Copy out each line of the listing below where the string "geleverd" appears.

═══

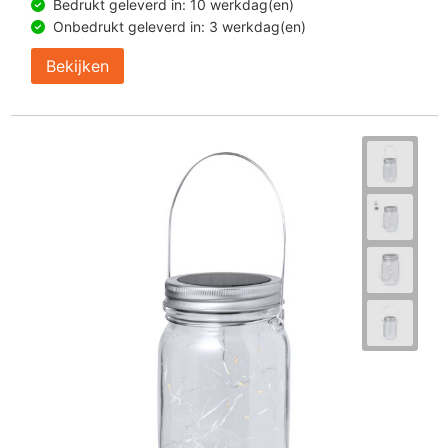
Bedrukt geleverd in: 10 werkdag(en)
Onbedrukt geleverd in: 3 werkdag(en)
Bekijken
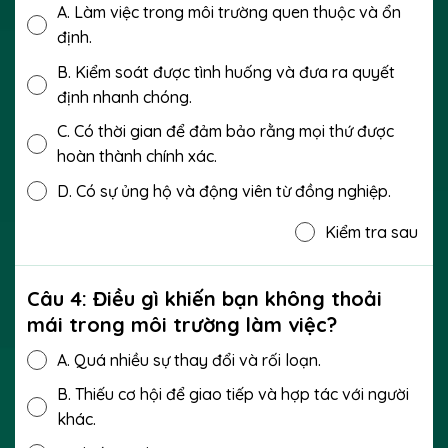
A.
Làm việc trong môi trường quen thuộc và ổn
định.
B.
Kiểm soát được tình huống và đưa ra quyết
định nhanh chóng.
C.
Có thời gian để đảm bảo rằng mọi thứ được
hoàn thành chính xác.
D.
Có sự ủng hộ và động viên từ đồng nghiệp.
Kiểm tra sau
Câu 4: Điều gì khiến bạn không thoải
mái trong môi trường làm việc?
A.
Quá nhiều sự thay đổi và rối loạn.
B.
Thiếu cơ hội để giao tiếp và hợp tác với người
khác.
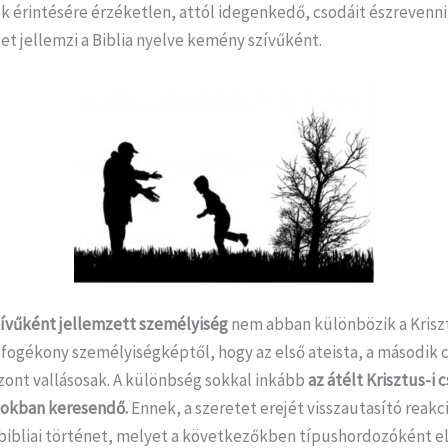
k érintésére érzéketlen, attól idegenkedő, csodáit észrevenn
t jellemzi a Biblia nyelve kemény szívűként.
ívűként jellemzett személyiség
nem abban különbözik a Krisz
 fogékony személyiségképtől, hogy az első ateista, a második 
zont vallásosak. A különbség sokkal inkább
az átélt Krisztus-i 
zokban keresendő.
Ennek, a szeretet erejét visszautasító reakc
 bibliai történet, melyet a következőkben típushordozóként 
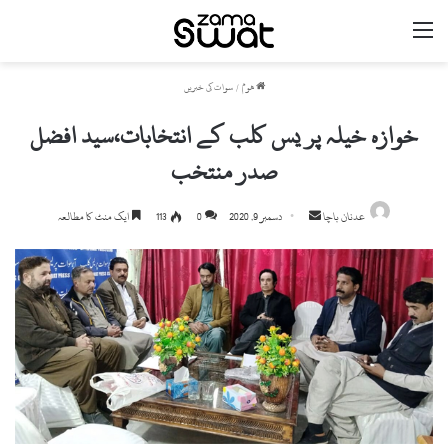
مینو
ھوم
/
سوات کی خبریں
خوازہ خیلہ پر یس کلب کے انتخابات،سید افضل
صدر منتخب
Send
عدنان باچا
دسمبر 9, 2020
0
113
ایک منٹ کا مطالعہ
an
email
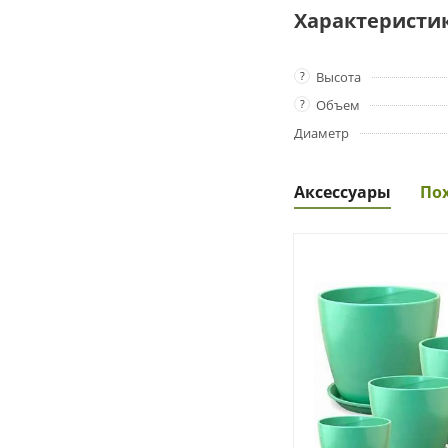
Характеристи
?
Высота
?
Объем
Диаметр
Аксессуары
По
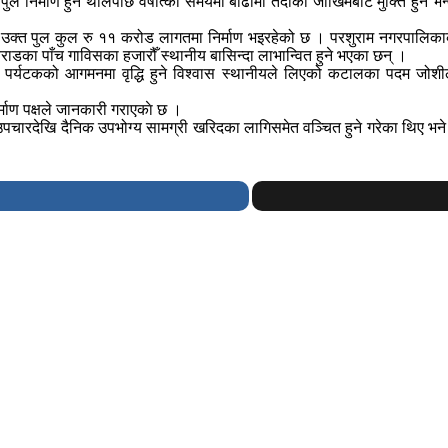
 पुल निर्माण हुन थालेपछि वर्षात्को समयमा बाढीमा तर्दाको जोखिमबाट मुक्ति हु
 उक्त पुल कुल रु ११ करोड लागतमा निर्माण भइरहेको छ । परशुराम नगरपालिकाक
राडका पाँच गाविसका हजारौँ स्थानीय बासिन्दा लाभान्वित हुने भएका छन् ।
र्मिक पर्यटकको आगमनमा वृद्धि हुने विश्वास स्थानीयले लिएको कटालका पदम जोश
र्माण पक्षले जानकारी गराएकाे छ ।
्थ्य उपचारदेखि दैनिक उपभोग्य सामग्री खरिदका लागिसमेत वञ्चित हुने गरेका थिए भ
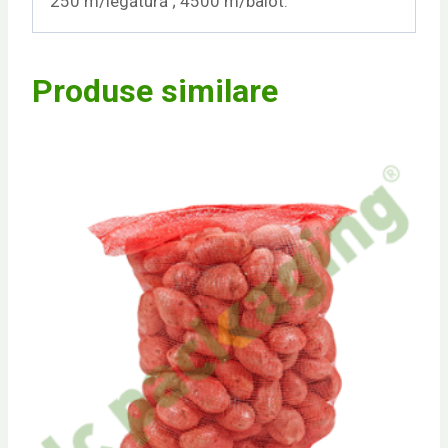
250 m/legătură ; 4500 m/balot.
Produse similare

═══

▶ _Response to this exercise_:
Bedrukt geleverd in: 10 werkdag(en)
Onbedrukt geleverd in: 3 werkdag(en)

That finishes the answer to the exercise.